Este problema no afecta solo a las editoriales de nicho. La emprendedora recuerda que un reconocido sello editorial que publicó en 2018 su primera novela, La lengua alemana, al agotarse la primera tirada, no logró reimprimir una segunda por falta de recursos.

Ante la imposibilidad de financiarse, estas pequeñas editoriales solo se pueden dar el lujo de publicar, con suerte, entre tres y cuatro títulos al año. Sin embargo, en el caso de la editorial Notanpüan, ni siquiera eso. Milagros Pérez Morales trabaja ahí como librera y le aflige el hecho de que no están leyendo manuscritos para publicar. Si bien tienen tres o cuatro libros programados para este año, en este momento la producción está frenada. Hace falta que la editorial consiga el dinero suficiente para producirlos.

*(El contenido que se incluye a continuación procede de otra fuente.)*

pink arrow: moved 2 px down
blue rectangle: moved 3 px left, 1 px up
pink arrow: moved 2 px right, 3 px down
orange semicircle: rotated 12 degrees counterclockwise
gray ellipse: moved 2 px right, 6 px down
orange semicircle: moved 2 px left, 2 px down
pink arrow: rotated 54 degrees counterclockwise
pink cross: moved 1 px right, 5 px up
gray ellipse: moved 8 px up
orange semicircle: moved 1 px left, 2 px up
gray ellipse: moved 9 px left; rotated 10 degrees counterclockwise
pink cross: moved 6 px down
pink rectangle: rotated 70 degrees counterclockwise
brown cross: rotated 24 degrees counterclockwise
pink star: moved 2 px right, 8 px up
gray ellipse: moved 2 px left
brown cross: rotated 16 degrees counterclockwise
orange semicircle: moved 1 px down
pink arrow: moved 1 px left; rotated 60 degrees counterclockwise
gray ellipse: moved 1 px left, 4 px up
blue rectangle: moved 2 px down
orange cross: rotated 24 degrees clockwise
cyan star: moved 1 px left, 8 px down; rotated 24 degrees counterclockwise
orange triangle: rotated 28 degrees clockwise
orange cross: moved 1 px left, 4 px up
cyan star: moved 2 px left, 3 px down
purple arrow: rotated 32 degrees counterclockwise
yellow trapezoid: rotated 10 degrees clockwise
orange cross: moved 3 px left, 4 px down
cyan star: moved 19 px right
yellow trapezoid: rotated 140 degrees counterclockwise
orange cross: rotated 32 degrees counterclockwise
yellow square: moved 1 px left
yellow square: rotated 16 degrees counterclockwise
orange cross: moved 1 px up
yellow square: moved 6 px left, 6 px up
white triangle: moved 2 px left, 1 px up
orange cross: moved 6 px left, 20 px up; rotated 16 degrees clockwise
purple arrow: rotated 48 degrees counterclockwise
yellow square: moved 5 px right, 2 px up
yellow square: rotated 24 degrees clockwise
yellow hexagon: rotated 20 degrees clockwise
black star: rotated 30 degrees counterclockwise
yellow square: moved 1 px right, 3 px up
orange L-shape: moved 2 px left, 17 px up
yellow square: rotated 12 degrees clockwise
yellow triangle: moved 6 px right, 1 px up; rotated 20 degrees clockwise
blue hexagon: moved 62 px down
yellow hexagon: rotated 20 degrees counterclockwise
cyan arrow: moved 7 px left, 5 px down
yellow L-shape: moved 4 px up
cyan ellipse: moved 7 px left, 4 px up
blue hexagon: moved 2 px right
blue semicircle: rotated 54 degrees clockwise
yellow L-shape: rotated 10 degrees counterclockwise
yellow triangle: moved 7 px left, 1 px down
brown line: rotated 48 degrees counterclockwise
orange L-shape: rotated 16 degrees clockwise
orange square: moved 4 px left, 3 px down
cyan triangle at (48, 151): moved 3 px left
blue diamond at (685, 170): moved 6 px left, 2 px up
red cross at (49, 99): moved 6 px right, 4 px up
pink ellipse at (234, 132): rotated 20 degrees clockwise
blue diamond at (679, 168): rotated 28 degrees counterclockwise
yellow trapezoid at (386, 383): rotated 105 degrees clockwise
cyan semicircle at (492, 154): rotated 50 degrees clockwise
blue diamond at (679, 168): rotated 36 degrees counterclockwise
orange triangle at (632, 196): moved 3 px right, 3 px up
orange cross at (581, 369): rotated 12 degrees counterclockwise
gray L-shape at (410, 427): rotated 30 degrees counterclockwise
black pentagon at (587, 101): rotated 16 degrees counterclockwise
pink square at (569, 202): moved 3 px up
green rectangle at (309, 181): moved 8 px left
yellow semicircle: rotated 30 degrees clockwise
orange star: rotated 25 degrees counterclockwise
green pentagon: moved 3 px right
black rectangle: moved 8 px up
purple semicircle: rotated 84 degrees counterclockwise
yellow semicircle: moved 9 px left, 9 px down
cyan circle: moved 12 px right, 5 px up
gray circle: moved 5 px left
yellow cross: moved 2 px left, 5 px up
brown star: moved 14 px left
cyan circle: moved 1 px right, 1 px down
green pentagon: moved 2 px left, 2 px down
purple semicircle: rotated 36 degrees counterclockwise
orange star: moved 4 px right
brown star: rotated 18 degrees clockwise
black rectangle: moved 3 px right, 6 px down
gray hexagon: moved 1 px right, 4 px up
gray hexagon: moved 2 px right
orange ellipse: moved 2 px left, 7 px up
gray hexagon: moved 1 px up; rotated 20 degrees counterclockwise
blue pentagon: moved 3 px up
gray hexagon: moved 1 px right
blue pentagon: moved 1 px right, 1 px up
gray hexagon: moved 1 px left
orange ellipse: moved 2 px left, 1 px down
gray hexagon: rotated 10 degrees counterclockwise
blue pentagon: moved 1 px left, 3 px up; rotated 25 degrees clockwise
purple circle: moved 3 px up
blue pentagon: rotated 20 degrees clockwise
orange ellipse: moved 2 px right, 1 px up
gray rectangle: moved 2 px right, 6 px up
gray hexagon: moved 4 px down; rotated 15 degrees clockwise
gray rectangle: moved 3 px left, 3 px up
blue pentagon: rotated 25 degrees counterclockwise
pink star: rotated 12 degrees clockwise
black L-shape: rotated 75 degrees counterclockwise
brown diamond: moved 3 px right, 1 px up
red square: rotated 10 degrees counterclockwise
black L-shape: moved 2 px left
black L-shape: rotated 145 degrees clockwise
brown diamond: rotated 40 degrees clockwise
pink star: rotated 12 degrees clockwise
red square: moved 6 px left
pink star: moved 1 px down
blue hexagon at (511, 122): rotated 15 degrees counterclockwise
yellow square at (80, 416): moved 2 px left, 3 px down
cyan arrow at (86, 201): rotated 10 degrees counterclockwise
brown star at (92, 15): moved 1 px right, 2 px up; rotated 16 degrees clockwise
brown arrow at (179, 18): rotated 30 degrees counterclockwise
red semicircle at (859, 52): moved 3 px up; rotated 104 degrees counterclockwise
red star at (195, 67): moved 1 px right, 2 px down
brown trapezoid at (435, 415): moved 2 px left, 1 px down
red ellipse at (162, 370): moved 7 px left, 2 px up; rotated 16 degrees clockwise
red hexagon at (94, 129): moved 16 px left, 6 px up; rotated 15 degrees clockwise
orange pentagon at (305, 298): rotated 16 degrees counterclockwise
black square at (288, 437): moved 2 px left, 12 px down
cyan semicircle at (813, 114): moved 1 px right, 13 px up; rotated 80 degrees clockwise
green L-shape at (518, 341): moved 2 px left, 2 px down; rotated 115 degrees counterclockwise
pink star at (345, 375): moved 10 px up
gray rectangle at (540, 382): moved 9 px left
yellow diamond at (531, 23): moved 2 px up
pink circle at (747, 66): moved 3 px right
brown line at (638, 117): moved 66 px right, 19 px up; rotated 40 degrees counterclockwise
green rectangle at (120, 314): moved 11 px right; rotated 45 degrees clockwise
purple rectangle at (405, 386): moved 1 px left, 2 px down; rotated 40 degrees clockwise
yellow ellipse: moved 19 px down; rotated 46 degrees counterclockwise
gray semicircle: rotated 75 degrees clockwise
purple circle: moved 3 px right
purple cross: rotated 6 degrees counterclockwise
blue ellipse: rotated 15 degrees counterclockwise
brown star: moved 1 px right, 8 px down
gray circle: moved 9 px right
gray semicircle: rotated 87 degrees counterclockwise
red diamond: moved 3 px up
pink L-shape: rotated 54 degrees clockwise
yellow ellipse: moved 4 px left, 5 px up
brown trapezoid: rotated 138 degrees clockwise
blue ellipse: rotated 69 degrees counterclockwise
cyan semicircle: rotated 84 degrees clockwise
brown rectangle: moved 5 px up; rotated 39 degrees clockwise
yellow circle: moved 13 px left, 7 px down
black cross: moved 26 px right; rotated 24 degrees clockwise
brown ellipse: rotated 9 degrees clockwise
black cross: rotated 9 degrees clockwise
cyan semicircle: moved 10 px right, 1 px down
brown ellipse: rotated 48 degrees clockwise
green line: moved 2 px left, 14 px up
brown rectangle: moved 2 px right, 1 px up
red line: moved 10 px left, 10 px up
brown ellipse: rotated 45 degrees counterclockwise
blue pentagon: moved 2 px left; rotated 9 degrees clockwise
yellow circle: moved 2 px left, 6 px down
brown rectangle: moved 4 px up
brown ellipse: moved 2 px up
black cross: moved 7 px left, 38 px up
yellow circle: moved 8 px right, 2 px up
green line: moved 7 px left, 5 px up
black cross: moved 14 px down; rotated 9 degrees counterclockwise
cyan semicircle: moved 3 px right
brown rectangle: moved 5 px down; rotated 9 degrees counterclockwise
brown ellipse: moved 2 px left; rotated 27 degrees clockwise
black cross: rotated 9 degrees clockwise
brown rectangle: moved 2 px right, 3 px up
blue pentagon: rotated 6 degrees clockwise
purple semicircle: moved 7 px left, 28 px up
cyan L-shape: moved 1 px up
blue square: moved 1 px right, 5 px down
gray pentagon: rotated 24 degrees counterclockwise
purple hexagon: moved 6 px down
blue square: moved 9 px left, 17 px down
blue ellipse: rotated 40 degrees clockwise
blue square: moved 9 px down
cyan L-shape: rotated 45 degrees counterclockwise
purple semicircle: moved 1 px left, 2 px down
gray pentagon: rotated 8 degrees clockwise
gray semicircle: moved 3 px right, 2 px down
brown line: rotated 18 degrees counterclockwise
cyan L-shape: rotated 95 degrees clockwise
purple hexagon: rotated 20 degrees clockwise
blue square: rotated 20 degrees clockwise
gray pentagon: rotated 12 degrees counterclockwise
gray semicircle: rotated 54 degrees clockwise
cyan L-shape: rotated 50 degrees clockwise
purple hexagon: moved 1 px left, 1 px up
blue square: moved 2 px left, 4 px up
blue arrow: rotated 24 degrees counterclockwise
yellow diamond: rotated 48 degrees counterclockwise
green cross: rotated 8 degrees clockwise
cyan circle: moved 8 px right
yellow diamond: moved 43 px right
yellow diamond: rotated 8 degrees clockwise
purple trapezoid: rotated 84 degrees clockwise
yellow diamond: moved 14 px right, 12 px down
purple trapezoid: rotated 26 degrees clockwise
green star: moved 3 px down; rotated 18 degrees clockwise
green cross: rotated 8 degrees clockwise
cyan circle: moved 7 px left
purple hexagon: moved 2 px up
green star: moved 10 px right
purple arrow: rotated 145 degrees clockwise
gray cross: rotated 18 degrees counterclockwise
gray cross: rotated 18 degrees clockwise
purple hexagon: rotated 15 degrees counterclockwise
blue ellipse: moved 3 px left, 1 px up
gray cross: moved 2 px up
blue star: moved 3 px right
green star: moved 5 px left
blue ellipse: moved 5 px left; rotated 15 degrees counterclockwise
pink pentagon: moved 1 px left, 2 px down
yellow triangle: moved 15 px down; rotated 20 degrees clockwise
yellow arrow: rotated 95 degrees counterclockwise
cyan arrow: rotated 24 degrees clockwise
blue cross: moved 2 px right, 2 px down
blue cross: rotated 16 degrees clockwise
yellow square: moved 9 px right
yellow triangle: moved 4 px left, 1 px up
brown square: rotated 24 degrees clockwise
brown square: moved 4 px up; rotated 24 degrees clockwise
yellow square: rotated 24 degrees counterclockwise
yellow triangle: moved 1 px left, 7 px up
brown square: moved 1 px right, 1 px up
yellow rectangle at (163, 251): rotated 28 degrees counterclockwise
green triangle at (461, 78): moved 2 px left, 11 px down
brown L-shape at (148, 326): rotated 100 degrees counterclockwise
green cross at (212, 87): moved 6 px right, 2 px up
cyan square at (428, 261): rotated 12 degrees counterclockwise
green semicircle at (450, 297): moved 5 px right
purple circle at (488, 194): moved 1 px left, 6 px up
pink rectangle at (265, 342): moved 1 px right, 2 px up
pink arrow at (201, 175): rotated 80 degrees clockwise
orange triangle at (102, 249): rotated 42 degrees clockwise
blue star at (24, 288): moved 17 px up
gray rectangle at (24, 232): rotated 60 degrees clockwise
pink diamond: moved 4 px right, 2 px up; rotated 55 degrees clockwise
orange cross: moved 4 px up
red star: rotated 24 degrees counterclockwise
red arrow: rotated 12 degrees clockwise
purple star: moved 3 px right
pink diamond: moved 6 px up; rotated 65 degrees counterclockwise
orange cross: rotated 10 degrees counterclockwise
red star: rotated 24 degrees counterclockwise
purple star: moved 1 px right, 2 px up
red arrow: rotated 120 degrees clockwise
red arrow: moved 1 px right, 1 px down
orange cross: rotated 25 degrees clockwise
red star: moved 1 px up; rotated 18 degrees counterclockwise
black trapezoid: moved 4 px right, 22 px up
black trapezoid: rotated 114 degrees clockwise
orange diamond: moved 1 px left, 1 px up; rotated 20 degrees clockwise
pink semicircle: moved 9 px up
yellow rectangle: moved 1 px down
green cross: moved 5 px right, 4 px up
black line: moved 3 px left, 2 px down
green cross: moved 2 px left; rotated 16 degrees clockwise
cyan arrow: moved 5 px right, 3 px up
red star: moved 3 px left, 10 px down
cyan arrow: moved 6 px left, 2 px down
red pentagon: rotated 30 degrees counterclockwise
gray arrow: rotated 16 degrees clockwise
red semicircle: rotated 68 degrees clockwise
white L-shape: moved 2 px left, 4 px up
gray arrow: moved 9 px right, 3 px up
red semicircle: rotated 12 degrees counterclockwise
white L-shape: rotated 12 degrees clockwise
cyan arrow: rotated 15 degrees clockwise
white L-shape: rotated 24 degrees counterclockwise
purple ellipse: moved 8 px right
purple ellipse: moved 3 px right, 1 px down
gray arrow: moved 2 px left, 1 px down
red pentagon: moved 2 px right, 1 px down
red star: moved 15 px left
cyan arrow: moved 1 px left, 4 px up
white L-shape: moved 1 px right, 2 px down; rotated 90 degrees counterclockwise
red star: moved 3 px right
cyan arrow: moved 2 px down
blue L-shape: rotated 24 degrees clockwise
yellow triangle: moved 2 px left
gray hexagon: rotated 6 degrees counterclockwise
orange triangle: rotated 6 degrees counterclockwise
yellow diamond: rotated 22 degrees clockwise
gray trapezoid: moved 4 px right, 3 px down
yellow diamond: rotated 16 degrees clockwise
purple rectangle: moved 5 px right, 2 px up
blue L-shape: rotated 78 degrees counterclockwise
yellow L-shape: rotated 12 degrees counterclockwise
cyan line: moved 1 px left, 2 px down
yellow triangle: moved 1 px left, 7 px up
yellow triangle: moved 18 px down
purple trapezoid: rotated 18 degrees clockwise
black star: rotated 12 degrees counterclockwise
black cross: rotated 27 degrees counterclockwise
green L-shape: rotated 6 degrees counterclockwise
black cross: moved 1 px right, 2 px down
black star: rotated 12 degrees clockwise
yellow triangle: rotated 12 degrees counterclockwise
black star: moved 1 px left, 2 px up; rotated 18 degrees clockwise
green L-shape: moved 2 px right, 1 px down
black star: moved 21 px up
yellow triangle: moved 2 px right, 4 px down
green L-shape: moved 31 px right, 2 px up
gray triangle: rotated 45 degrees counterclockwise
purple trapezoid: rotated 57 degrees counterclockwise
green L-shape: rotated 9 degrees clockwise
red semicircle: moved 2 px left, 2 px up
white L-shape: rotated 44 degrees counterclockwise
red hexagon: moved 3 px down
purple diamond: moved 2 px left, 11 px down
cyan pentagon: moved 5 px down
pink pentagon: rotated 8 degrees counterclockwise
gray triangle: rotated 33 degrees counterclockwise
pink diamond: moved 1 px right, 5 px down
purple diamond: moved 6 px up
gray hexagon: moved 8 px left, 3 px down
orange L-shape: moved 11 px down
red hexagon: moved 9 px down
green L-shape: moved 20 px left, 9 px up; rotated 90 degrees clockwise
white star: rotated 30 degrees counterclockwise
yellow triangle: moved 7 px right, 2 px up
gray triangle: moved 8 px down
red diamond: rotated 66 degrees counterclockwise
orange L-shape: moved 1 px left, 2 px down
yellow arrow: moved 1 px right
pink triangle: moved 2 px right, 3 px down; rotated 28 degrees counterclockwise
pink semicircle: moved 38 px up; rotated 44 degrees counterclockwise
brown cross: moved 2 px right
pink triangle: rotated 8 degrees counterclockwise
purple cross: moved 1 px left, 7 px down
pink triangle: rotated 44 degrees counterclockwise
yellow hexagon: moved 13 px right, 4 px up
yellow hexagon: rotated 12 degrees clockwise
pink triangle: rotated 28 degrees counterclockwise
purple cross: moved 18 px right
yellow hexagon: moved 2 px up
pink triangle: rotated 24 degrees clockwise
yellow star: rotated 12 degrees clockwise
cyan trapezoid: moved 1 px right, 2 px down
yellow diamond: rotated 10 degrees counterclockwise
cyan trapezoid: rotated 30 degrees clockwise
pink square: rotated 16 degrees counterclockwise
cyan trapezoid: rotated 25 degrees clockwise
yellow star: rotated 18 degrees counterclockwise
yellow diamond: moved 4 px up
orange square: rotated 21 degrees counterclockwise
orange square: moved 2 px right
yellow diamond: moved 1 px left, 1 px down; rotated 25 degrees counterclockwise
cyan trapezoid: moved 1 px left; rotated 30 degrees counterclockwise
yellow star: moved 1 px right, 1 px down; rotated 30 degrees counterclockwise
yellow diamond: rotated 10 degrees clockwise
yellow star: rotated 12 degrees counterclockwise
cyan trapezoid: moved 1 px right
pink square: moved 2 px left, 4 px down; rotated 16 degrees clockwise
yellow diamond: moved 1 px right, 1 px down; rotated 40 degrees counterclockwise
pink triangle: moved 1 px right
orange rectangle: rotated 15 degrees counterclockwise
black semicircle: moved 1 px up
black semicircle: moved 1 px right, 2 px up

Otro factor que afecta a la industria en general, y más aún a las pequeñas editoriales, es el bajo nivel de consumo. Según Pérez Morales, el problema no es que se hayan perdido lectores, sino que las personas carecen de ingresos suficientes para comprar libros. "En nuestro país es notoria la caída del poder adquisitivo y, por lo tanto, del consumo de libros", coincide Eric Schierloh, fundador de Barba de Abejas, que imprime libros de forma artesanal, pliego por pliego, y luego encuaderna a mano. En tiempos económicamente recesivos, los libros se vuelven un privilegio.

Frente a estos desafíos, es probable que la industria del libro transite algunos cambios. Según Mortati, las grandes editoriales tenderán a achicarse, imitando el modelo de las editoriales boutique. Esto implicaría una reducción en sus estructuras para afrontar menores costos. Salvo por los gastos de producción, las editoriales boutique tienen gastos limitados. Por lo general, la editora concentra la mayoría de las tareas desde la selección de textos a publicar, la edición, impresión, distribución, prensa, cuestiones de derechos hasta la gestión administrativa y comercial.

Las grandes editoriales también optarán por imprimir tiradas más chicas. Este es otro rasgo de las boutique cuyas tiradas suelen ubicarse entre los 50 y 3000 ejemplares. Una apuesta exitosa de Notanpüan fue Los Accidentes, de Camila Fabbri, cuya primera edición constó de 500 ejemplares. Tenemos Las Máquinas editó Los Mejores Días, de Magalí Etchebarne, un libro de cuentos con buen rendimiento, y la primer tirada alcanzó los 2500 ejemplares.

Mortati vislumbra un futuro en donde los libros se impriman a demanda, es decir, sin necesidad de stock. Según la editora, es posible que en pocos años la impresión digital le permita a los lectores ir a un café e imprimir sus libros ahí, al instante.

Lo paradójico es que, a pesar de las complicaciones que tiene el segmento boutique, muchos editores siguen apostando a él. Según Mortati, esto se debe a que existe un público que sigue y se arriesga a probar sellos nuevos. Peréz Morales habla del mundo independiente como una comunidad sentimental, en la que los editores buscan compartir con sus lectores sus propios gustos. Los catálogos independientes, al guiarse por una lógica del gusto y de la necesidad de que ciertos textos circulen, generan un sentido de comunidad entre los lectores y editores, en donde la lectura se comparte al igual que un mate.

Para mantener un catálogo distintivo, Schierloh piensa que es importante ignorar la prédica comercial e industrial del mercado y persistir en el circuito que se trazó para la editorial con mucho fervor.